WHAT YOU SHOULD DO
Reproduce the lines of the material without alteration, beginning with the line that contains "genus: Lithobates" and continuing through the line that contains "family: Noctuidae". Include both of those lines and no others.

EXERCISE INPUTS
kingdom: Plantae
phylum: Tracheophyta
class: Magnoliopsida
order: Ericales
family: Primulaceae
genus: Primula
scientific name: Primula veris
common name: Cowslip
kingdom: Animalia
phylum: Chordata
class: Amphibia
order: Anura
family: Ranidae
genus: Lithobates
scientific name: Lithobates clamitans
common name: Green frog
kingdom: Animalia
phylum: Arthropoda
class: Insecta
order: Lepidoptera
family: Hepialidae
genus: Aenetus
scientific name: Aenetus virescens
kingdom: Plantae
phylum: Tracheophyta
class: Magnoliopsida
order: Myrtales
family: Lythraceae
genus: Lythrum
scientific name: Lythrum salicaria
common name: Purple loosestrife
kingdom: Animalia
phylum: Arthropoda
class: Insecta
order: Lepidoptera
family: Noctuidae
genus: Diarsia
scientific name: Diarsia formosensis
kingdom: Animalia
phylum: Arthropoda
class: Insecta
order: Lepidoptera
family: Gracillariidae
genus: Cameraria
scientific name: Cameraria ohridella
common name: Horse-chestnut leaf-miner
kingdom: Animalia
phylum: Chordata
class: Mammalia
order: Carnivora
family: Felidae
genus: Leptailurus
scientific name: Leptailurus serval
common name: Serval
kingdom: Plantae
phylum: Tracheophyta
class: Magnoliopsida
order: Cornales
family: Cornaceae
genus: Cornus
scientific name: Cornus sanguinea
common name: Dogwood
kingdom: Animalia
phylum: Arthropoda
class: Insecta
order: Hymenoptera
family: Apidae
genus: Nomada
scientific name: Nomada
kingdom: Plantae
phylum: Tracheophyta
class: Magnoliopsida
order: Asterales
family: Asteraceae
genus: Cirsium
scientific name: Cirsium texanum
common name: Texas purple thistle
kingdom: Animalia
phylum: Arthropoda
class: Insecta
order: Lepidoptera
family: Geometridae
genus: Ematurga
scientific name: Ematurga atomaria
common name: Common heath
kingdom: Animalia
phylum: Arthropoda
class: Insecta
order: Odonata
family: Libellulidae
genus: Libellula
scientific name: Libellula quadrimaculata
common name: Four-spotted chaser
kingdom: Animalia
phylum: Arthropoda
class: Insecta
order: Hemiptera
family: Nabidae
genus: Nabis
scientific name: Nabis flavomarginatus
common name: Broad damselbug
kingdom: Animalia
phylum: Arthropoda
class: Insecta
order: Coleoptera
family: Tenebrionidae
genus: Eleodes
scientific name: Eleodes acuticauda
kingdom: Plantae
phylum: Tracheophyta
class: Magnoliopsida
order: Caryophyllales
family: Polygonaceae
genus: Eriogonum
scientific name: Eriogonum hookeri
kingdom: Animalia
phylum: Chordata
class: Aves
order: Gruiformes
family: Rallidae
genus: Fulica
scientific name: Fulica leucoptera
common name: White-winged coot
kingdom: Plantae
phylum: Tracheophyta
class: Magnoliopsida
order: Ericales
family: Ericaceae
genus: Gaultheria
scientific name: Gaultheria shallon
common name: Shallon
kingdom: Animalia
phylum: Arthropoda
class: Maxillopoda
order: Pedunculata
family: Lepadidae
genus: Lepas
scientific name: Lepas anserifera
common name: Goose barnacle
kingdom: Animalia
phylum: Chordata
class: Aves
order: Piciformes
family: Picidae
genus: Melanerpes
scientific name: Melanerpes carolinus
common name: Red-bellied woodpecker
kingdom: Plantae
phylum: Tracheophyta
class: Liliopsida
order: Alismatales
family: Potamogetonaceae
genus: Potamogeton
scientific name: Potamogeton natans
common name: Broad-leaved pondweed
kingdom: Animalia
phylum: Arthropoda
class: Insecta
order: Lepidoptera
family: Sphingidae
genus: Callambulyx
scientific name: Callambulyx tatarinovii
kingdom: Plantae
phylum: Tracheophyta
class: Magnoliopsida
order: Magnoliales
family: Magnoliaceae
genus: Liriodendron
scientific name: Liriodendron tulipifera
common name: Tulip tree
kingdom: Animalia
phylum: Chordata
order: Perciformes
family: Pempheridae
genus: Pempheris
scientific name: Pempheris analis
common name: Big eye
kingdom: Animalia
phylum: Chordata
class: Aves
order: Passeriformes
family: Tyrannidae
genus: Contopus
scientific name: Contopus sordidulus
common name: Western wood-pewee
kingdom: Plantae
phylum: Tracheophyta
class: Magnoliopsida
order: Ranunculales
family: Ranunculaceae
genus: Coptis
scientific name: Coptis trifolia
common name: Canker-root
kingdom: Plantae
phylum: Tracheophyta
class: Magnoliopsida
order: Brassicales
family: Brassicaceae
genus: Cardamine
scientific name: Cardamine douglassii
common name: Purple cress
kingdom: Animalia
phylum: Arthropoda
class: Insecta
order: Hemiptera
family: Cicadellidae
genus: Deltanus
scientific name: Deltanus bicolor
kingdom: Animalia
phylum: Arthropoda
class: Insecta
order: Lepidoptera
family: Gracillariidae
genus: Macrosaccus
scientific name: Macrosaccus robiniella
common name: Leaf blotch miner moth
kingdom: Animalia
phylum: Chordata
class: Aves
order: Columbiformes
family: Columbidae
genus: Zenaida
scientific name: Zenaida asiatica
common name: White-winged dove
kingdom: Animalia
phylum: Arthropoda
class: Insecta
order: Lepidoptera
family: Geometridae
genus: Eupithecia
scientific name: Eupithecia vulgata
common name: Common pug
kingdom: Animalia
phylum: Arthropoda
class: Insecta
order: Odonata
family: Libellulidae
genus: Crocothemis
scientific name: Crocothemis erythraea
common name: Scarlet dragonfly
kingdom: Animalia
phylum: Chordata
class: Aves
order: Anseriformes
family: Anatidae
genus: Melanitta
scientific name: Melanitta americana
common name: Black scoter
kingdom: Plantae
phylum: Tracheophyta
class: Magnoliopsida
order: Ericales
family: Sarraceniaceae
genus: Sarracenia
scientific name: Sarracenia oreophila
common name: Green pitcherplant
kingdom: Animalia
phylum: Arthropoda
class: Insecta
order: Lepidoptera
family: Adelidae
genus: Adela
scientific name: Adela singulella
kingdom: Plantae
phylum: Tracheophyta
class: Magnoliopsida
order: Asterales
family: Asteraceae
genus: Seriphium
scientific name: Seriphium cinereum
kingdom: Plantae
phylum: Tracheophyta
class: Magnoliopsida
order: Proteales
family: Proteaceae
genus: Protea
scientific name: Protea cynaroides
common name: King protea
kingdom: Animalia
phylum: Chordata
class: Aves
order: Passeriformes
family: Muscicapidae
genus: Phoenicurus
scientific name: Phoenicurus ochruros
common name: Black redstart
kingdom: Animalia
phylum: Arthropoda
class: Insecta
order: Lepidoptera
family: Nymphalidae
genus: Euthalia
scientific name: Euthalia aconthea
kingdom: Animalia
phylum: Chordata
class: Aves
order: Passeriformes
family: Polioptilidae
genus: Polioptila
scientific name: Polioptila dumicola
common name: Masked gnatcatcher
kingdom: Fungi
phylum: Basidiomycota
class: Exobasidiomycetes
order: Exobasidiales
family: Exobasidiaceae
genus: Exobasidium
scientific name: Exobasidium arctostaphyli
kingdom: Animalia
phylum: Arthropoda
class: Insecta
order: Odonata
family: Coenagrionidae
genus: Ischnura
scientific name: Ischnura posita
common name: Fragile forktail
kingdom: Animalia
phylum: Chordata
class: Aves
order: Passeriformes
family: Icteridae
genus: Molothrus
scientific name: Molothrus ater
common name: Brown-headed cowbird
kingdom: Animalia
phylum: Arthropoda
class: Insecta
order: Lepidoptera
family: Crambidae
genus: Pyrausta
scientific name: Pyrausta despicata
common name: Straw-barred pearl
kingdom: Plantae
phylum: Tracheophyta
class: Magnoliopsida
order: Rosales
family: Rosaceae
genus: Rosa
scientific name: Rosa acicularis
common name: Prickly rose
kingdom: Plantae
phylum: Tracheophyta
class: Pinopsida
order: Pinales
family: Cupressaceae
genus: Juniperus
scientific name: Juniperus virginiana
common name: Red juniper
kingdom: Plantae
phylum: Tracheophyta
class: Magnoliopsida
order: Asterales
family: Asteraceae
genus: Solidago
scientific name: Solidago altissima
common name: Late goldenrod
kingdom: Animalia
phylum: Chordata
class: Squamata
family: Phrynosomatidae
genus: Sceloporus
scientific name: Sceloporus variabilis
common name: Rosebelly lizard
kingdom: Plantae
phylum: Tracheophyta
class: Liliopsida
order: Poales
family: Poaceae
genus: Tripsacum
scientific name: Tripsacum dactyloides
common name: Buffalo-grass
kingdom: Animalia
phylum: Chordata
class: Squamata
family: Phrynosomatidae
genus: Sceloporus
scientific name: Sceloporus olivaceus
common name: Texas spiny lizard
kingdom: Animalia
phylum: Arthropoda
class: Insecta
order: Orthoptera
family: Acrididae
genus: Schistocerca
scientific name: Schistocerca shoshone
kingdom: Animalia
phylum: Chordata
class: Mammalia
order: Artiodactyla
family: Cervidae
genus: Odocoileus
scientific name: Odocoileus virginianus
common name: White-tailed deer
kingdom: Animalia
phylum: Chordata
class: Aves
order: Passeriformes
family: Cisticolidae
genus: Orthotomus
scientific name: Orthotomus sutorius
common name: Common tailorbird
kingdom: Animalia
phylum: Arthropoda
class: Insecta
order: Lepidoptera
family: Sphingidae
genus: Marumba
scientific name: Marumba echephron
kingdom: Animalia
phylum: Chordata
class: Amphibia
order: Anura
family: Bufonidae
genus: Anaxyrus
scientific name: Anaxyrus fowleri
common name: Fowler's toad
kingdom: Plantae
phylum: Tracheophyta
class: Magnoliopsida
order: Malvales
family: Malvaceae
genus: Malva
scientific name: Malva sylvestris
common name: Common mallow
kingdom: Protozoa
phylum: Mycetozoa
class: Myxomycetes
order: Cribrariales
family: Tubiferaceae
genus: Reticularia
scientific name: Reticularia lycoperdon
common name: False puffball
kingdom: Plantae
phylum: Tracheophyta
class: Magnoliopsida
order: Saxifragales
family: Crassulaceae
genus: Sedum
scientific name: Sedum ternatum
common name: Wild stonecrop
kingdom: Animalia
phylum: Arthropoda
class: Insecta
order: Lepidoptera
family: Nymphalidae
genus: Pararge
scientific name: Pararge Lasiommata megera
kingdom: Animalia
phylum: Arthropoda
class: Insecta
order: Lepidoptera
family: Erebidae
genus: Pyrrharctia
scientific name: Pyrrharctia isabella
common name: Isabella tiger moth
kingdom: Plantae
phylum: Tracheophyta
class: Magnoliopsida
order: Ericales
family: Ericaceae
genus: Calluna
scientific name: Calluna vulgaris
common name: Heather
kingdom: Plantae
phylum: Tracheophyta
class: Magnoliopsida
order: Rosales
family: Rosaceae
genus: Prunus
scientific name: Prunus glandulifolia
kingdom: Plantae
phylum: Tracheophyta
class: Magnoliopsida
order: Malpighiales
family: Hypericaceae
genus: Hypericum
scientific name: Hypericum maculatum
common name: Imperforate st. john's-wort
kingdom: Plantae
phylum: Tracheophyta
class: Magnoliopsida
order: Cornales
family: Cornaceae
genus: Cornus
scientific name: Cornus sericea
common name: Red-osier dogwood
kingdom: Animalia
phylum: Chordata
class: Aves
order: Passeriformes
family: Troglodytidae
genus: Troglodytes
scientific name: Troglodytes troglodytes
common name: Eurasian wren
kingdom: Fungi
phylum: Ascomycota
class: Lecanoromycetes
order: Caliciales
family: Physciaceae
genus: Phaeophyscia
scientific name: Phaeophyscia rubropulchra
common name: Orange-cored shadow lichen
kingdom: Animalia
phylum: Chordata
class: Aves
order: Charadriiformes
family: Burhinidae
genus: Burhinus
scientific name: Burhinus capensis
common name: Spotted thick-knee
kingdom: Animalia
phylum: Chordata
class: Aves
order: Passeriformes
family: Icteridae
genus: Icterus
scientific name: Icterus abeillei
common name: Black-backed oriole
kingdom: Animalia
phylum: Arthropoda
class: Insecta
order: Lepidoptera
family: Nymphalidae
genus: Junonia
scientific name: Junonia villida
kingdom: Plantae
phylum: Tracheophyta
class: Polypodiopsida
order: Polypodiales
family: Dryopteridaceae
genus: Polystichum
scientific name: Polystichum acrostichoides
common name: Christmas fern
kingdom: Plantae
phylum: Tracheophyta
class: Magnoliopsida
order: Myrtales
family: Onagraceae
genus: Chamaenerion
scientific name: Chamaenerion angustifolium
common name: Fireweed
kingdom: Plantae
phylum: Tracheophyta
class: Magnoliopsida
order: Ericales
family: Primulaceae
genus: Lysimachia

WRITTEN ANSWER
genus: Lithobates
scientific name: Lithobates clamitans
common name: Green frog
kingdom: Animalia
phylum: Arthropoda
class: Insecta
order: Lepidoptera
family: Hepialidae
genus: Aenetus
scientific name: Aenetus virescens
kingdom: Plantae
phylum: Tracheophyta
class: Magnoliopsida
order: Myrtales
family: Lythraceae
genus: Lythrum
scientific name: Lythrum salicaria
common name: Purple loosestrife
kingdom: Animalia
phylum: Arthropoda
class: Insecta
order: Lepidoptera
family: Noctuidae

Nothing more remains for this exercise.